Don’t let that legal jargon-y title put you off. We’ve mentioned GDPR (the European General Data Protection Regulation) in the past. It is a European privacy regulation that came into effect on May 25, 2018. Its goal is to force “privacy by design” as the normal state of affairs.
When the regulation came into effect, the general consensus was: “GDPR applies to any company or organization, no matter where it is located, that collects personal data from anyone who lives in the European Union.”
This meant that any American organization who had non-anonymized Google Analytics tracking their users’ IP address, for example, could be subject to the GDPR. Fortunately, the European Data Protection Board (EDPB) has now seen fit to clarify the territorial scope of GDPR (how widely this regulation can be applied).
The EDPB also wishes to underline that the fact of processing personal data of an individual in the Union alone is not sufficient to trigger the application of the GDPR to processing activities of a controller or processor not established in the Union. The element of “targeting” individuals in the EU, either by offering goods or services to them or by monitoring their behaviour (as further clarified below), must always be present in addition.

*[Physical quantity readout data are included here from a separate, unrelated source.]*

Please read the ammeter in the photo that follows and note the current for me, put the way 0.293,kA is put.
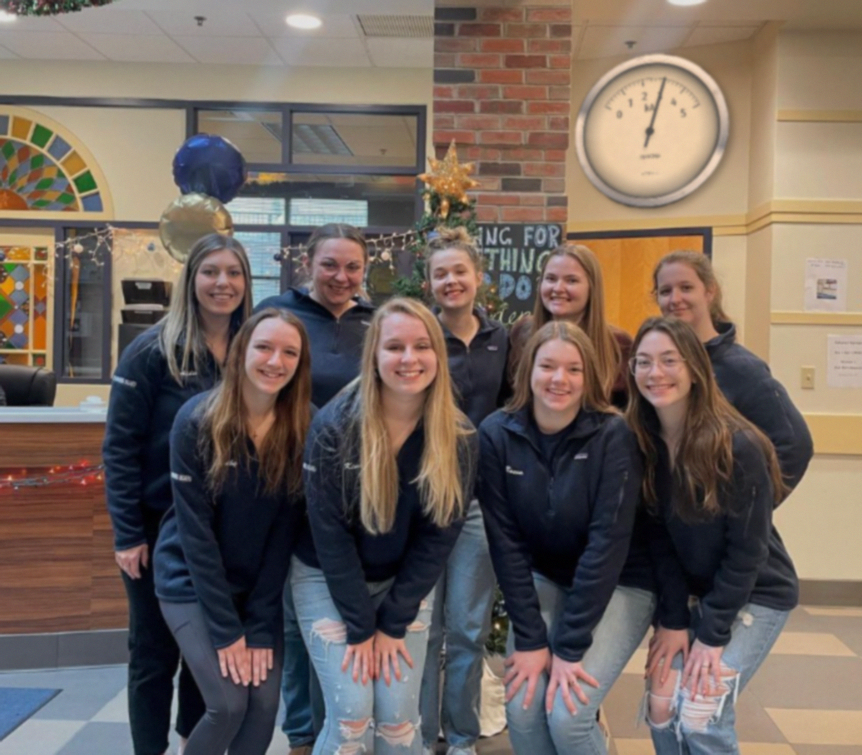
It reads 3,kA
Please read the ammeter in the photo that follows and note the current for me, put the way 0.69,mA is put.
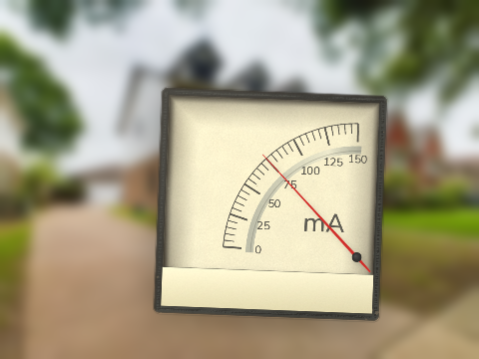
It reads 75,mA
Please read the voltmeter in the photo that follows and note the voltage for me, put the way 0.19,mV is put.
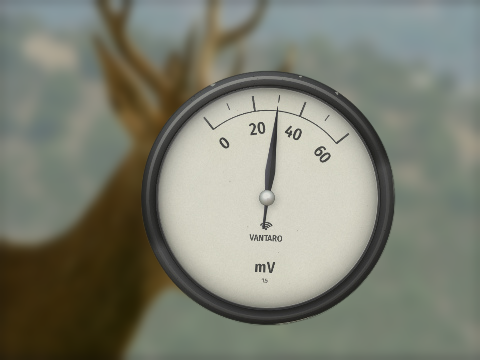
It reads 30,mV
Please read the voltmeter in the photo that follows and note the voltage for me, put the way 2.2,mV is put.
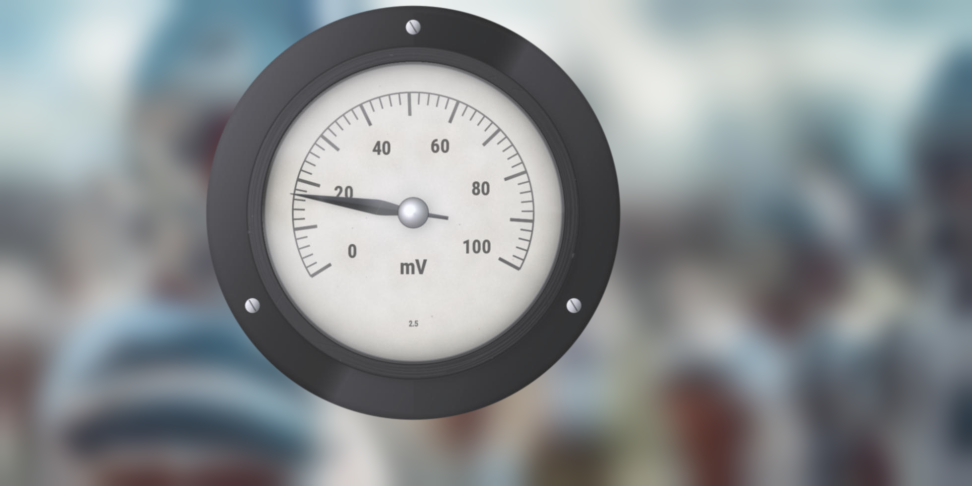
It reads 17,mV
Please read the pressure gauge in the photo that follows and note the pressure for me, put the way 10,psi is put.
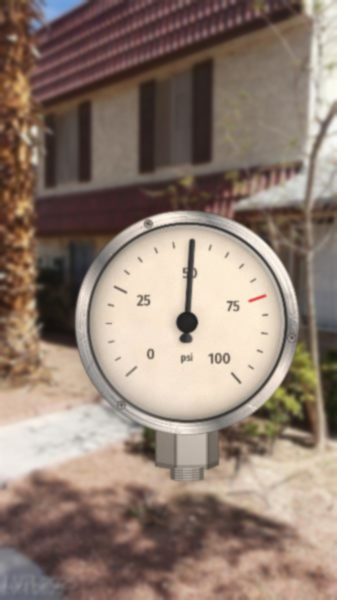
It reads 50,psi
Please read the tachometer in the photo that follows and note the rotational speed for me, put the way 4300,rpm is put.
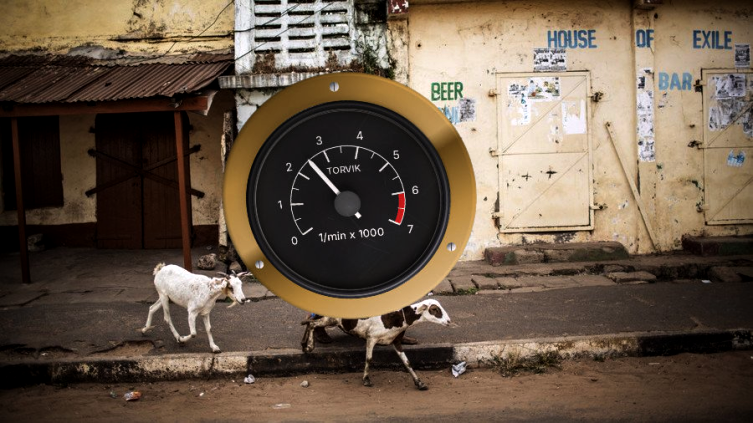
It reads 2500,rpm
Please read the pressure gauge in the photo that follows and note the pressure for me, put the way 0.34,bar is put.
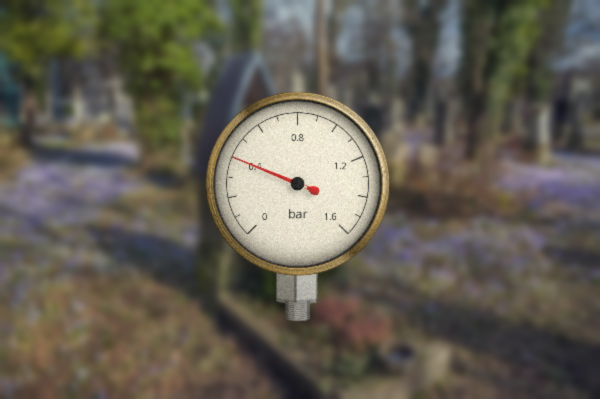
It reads 0.4,bar
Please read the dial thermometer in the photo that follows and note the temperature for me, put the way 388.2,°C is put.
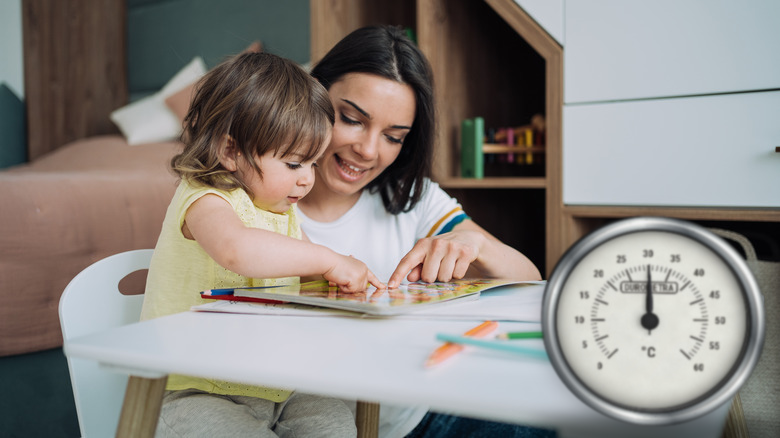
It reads 30,°C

In plain language, see this example from the EDPB:
Example 3:A hotel and resort chain in South Africa offers package deals through its website, available in English, German, French and Spanish. The company does not have any office, representation or stable arrangement in the EU.In this case, in the absence of any representation or stable arrangement of the hotel and resort chain within the territory of the Union, it appears that no entity linked to this data controller in South Africa can qualify as an establishment in the EU within the meaning of the GDPR. Therefore the processing at stake cannot be subject to the provisions of the GDPR, as per Article 3(1).

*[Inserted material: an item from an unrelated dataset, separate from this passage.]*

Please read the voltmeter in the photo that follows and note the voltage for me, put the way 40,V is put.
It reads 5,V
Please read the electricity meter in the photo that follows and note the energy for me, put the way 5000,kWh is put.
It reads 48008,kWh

Does this mean I’m home free as far as privacy is concerned?
Not by a long shot. Your organization may not be subject to GDPR, so you may not risk the heavy fines associated with falling afoul of it. But you may still be subject to HIPAA, CalOPPA, FERPA, CAN-SPAM, COPPA, GLBA, or many other laws in effect in the United States. Just because you are not subject to the GDPR specifically is no reason to play fast and loose with your customers’ information. It’s all about trust, and you need your visitors, customers, or donors to trust your organization or business and your website. Keeping their private information private is one important way to retain that trust.
Our privacy suggestions outlined here are still a good starting point for how to protect your visitors’ information with privacy by design and common sense data protection. While you are taking these steps, be sure to consult a lawyer to make sure you are doing all you can do and all you need to do to keep your visitors’, customers’, and donors’ personal information safe and secure.